Light summer post, want more then follow the links.
1. after a chemlambda demo appeared on hackernews (link) I saw a lot of interest from hacker brains (hopefully). Even if slightly misplaced (title reads: D3.js visualization of a lambda calculus) it is an entry gate into this fascinating subject.
2. Sreejith S (aka 4lhc) works on a python port for chemlambda, called chemlambda-py. It works already, I look forward to try it when back home. Thank you Sreejith! Follow his effort and, why not, contribute?
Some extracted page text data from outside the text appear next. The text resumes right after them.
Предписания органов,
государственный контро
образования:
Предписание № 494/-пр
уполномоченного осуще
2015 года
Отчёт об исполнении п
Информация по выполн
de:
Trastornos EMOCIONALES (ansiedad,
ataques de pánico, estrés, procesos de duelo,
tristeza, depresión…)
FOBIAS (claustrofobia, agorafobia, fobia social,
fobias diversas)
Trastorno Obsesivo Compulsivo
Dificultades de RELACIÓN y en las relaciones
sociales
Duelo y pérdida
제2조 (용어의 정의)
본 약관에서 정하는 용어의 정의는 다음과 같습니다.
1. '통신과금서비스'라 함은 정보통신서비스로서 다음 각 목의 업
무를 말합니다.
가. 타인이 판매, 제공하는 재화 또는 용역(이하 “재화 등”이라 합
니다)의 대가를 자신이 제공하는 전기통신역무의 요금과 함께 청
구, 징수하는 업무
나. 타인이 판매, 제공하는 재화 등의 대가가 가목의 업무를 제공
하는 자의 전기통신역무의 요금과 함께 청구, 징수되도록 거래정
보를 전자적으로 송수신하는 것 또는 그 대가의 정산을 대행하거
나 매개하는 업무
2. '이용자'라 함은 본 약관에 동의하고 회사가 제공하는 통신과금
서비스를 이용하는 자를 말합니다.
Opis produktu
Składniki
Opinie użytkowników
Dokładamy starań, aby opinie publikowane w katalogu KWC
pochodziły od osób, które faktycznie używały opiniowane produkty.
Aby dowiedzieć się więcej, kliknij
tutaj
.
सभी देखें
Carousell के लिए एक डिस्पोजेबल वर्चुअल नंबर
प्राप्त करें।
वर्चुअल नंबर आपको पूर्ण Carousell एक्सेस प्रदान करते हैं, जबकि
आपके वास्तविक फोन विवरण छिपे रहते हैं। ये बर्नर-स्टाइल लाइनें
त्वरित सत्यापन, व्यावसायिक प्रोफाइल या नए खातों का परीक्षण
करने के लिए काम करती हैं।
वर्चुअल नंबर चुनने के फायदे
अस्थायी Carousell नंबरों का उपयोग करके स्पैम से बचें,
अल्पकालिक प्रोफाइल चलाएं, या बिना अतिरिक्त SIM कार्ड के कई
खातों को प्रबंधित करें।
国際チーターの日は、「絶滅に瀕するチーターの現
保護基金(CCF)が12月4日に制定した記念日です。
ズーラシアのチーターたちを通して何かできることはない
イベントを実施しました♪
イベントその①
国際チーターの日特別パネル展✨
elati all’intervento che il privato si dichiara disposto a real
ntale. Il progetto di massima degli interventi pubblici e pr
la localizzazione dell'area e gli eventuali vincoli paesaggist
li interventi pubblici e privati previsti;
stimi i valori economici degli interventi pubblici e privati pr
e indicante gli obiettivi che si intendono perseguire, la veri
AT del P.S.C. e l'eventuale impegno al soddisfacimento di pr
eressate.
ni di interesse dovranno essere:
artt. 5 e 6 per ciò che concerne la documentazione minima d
4. During discussions with Sreejith, I noticed some funny facts about the way chemlambda computes the Ackermann function. Some preliminaries: without cheats (i.e. closed forms) or without memoization, caching, etc, it is hopeless to try to compute Ack(4,2). The problem is not as much the fact that the function takes huge values, but the fact that in order to compute even modest values, there are lots and lots of calls. See the rosettacode entry for the Ackermann function about that. Compared with those examples, the implementation of chemlambda in awk does not behave bad at all. There are now several mol files for various ackermann function values which you may try. The only one which takes lots of time (but not huge memory, if you except the html output, which you can eliminate by commenting with a # all printf lines in the awk script) is ackermann_4_1. `This one works, but I still have to see how much time it takes. The interesting observation is that the number of steps (in the deterministic version) of chemlambda (mind: steps not rewrites!) is at 1 or 2 difference than the number of steps of this beautiful stacks based script: ackermann script. It means that somehow the chemlambda version records in space the intermediary values, instead of stacking them for further use. Very strange, to explore!
5. There exist, on paper, the chemlambda v3 “enzo”. It’s very very nice, you’ll see!